Calling Class.create() results in this output:

1
2
3
5
6
7

All quite orderly and predictable!

In the comments, David Hagen suggests a way of understanding how constructor delegation and ordering works.

Using value constructors to emulate enums

You might already have noticed that if a class only has value constructors, it's very similar to a Java enum.

shared class Day {
    shared actual String string;
    abstract new named(String name) {
        string = name;
    } 
    shared new sunday extends named("SUNDAY") {}
    shared new monday extends named("MONDAY") {}
    shared new tuesday extends named("TUESDAY") {}
    shared new wednesday extends named("WEDNESDAY") {}
    shared new thursday extends named("THURSDAY") {}
    shared new friday extends named("FRIDAY") {}
    shared new saturday extends named("SATURDAY") {}
}

We therefore let you use value constructors in a switch statement.
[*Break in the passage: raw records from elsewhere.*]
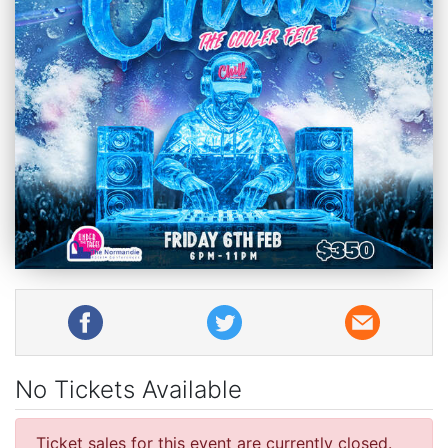
No Tickets Available
Ticket sales for this event are currently closed.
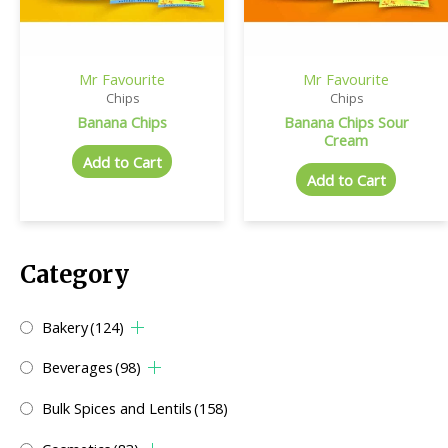
Mr Favourite
Mr Favourite
Chips
Chips
Banana Chips
Banana Chips Sour
Cream
Add to Cart
Add to Cart
Category
Bakery
(124)
Beverages
(98)
Bulk Spices and Lentils
(158)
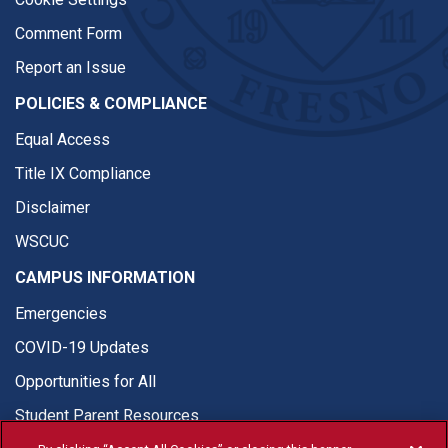
Comment Form
Report an Issue
POLICIES & COMPLIANCE
Equal Access
Title IX Compliance
Disclaimer
WSCUC
CAMPUS INFORMATION
Emergencies
COVID-19 Updates
Opportunities for All
Student Parent Resources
The ability to switch over value constructors can be viewed as an extension of the pre-existing facility for switching over literal values of types like Integer, Character, and String.

Day day = ... ;
String message;
switch (day)
case (Day.friday) { 
    message = "thank god"; 
}
case (Day.sunday | Day.saturday) { 
    message = "we could be having this conversation with beer"; 
}
else {
    message = "need more coffee";
}
print(message);

But when we noticed the similarity to Java enums, we decided to take the idea a little further than what Java offers here. Java enumerations are open, in the sense that a switch statement which covers all enumerated values of an enum must still include a default case to be considered exhaustive by definite assignment and definite return checking.

But in Ceylon we also have the notion of closed enumerated types, where the "default" case—the else clause of Ceylon's switch statement—may be omitted, but the whole switch will still be considered exhaustive.
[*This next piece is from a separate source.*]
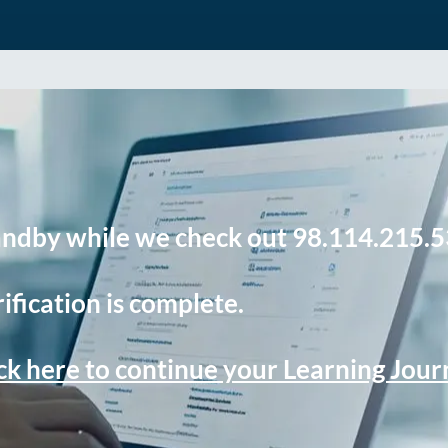
andby while we check out 98.114.215.5
ification is complete.
ck here to continue your Learning Jou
Note: API designers should be careful to only "close" an enumeration that won't grow new value constructors in future revisions of the API. Day and Boolean are good examples of closed enumerations. ErrorType is an examples of an open enumeration.

If we add an of clause to Day, it will be considered a closed enumeration.

shared class Day 
        of sunday | monday | tuesday | wednesday | 
           thursday | friday | saturday {
    shared actual String string;
    abstract new named(String name) {
        string = name;
    } 
    shared new sunday extends named("SUNDAY") {}
    shared new monday extends named("MONDAY") {}
    shared new tuesday extends named("TUESDAY") {}
    shared new wednesday extends named("WEDNESDAY") {}
    shared new thursday extends named("THURSDAY") {}
    shared new friday extends named("FRIDAY") {}
    shared new saturday extends named("SATURDAY") {}
}

Now Ceylon will consider a switch statement that covers all the value constructors as an exhaustive switch, and we can write the following code without needing an else clause:

Day day = ... ;
String message;
switch (day)
case (Day.monday | Day.tuesday | 
      Day.wednesday | Day.thursday) { 
    message = "need more coffee"; 
}
case (Day.friday) { 
    message = "thank god"; 
}
case (Day.sunday | Day.saturday) { 
    message = "we could be having this conversation with beer"; 
}
print(message);

This is an alternative to the existing pattern for emulating Java-style enums.

A final word

The design I've presented here is the final result of a thought process that spanned five years. I personally found this to be a surprisingly difficult problem to address in a principled way. For a time, I hoped to not even need to have constructors in the language at all. But ultimately I'm very happy with the end result. It seems to me not only principled and consistent with the rest of the language, but also very expressive and powerful.